Appetizers

Crispy Potatoes and Beets with Chipotle Dipping Sauce

Serves 4 to 6 people

Crispy Potatoes and Beets with Chipotle Dipping Sauce

Serves 4 to 6 people

This Spiralizer isn’t just for the healthy—after all, doesn’t almost everything taste better fried?
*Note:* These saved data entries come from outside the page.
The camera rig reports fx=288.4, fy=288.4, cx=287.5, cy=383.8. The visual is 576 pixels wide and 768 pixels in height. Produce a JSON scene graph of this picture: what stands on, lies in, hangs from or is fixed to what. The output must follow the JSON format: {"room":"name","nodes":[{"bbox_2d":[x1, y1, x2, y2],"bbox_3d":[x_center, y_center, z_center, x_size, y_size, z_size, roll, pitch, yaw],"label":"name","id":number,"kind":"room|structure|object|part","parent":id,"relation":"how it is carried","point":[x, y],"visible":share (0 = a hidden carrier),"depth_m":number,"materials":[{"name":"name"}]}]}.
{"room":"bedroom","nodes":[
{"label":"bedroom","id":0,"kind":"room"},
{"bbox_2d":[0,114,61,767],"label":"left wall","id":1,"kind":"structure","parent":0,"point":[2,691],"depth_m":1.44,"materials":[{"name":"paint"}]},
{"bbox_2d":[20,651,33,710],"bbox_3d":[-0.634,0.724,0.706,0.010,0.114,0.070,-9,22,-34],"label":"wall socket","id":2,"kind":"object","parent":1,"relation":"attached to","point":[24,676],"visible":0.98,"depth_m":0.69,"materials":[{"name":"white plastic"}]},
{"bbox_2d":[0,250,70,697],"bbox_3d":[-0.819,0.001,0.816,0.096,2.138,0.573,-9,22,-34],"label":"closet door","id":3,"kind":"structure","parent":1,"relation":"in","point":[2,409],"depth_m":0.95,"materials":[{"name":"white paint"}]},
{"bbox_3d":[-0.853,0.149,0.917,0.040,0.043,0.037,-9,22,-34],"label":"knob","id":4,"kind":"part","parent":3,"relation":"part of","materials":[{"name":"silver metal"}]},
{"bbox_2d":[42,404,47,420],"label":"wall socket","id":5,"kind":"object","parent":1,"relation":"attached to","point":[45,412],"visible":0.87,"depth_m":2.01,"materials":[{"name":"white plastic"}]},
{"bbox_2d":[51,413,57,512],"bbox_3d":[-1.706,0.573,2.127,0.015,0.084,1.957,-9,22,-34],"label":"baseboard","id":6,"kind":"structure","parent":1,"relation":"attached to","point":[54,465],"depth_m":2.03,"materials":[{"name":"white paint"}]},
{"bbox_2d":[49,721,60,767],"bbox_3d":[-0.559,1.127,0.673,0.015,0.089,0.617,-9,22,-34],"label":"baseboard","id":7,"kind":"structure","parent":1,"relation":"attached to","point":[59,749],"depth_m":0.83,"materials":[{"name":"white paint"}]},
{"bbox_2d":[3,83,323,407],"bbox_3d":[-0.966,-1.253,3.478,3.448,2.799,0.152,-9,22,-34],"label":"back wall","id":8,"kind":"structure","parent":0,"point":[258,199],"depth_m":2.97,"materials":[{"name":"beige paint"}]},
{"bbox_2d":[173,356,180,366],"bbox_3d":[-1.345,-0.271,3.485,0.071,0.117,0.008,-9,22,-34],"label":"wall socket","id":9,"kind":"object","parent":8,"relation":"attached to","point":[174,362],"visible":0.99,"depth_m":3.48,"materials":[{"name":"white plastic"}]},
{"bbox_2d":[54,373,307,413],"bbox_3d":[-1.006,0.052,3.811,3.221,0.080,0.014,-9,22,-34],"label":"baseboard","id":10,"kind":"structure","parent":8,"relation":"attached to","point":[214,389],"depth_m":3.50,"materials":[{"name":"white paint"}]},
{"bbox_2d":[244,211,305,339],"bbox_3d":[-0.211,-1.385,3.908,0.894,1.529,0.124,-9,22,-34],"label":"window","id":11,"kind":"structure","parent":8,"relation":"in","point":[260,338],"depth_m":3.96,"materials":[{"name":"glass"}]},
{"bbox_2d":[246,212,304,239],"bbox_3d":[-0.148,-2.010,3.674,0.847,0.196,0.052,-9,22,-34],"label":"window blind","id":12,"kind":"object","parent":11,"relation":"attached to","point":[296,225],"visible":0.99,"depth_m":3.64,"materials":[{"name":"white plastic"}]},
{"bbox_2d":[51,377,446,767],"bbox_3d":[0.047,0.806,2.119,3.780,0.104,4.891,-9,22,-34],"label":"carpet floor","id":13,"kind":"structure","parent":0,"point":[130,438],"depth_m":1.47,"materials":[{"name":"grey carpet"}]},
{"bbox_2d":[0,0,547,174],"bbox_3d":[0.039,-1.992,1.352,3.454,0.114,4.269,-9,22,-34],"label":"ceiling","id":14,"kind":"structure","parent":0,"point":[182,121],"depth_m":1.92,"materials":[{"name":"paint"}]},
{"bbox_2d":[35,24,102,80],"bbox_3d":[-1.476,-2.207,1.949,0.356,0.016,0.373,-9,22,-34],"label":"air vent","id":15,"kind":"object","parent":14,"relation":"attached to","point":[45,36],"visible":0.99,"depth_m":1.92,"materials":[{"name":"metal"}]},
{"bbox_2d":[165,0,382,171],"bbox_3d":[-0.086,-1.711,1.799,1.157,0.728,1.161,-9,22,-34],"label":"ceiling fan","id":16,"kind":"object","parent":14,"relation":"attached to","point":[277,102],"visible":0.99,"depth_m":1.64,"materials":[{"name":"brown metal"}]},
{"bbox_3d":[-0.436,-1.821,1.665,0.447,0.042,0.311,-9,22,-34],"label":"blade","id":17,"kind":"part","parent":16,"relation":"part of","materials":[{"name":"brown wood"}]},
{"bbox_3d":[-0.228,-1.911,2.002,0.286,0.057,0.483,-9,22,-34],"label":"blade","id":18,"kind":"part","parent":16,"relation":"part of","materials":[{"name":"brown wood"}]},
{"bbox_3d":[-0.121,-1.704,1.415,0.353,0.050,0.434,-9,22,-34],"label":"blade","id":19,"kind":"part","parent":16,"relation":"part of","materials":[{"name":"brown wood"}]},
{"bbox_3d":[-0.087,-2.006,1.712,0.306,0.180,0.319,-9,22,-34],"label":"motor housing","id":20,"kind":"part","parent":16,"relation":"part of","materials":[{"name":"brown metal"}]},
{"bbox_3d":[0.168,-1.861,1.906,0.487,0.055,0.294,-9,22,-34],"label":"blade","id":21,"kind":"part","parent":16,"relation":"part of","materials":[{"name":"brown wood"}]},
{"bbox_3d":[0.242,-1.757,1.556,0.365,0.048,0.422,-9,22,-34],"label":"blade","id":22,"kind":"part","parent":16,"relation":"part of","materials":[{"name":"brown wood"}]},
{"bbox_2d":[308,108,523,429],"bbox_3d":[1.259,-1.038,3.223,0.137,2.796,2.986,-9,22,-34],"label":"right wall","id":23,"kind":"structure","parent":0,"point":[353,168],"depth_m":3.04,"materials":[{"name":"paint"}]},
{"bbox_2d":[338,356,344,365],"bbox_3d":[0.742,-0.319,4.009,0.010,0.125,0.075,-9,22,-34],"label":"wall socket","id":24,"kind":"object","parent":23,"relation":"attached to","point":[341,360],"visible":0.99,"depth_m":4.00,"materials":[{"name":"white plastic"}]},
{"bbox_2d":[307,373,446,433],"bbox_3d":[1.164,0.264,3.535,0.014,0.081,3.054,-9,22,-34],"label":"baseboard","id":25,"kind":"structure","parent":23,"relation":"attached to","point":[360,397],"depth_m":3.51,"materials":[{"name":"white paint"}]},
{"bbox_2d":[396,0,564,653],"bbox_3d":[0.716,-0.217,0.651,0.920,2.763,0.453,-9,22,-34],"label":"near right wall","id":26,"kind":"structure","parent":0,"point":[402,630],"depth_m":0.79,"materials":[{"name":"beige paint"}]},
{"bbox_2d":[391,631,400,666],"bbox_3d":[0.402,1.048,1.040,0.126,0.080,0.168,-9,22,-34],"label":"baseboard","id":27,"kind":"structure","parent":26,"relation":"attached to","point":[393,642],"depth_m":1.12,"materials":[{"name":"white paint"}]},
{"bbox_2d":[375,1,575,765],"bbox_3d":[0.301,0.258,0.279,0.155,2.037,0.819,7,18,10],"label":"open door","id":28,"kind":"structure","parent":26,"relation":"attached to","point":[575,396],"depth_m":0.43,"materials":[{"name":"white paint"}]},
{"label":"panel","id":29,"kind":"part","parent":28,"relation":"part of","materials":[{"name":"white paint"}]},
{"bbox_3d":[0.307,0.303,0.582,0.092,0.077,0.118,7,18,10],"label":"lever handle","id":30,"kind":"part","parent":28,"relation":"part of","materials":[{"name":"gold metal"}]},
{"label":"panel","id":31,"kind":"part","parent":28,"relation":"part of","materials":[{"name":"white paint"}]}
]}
Nutritional information per serving (based on 6 servings,without dipping sauce):Calories 333 (73% from fat) | carb. 22g | pro. 2g | fat 28g sat. fat 48g | chol. 0mg | sod. 327mg | calc. 29mg | fiber 3g

Ingredients

Chipotle Dipping Sauce (optional):

  • ½ cup mayonnaise
  • ½ chipotle in adobe
  • pinch kosher salt

Crispy Potatoes and Beets:

  • 1 russet potato, scrubbed
  • 1 sweet potato, scrubbed
  • 1 medium beet, scrubbed
  • vegetable oil, for frying
  • kosher salt, to taste

Preparation

  1. If making the Chipotle Dipping Sauce, put the mayonnaise, chipotle and salt into the Small Work Bowl fitted with the Small Chopping Blade. Process on High until completely combined. Transfer to a small serving bowl,cover and refrigerate until ready to use.
  2. Trim the potatoes and beet to fit into feed tube.
  3. Fit the Spiralizer with the Spaghetti Cut Disc. Process vegetables on Low. You may need to stop to clear the disc in between processing vegetables.
  4. Put vegetable oil in a medium saucepan*. Heat until oil reaches 375°F. Fry the vegetables, in small batches, until potatoes are golden brown, about 3 to 4 minutes per batch. Adjust the heat as needed to maintain the necessary temperature. Remove from oil and drain on a plate lined with paper towels. Sprinkle each batch with a pinch or two of the salt.
  5. Taste and adjust seasoning as desired. Serve immediately with dipping sauce, if desired. In place of the dipping sauce, a spritz of malt or cider vinegar over the fried vegetables is delicious.

*NOTE: When frying, oil should be a couple of inches deep to prevent crowding.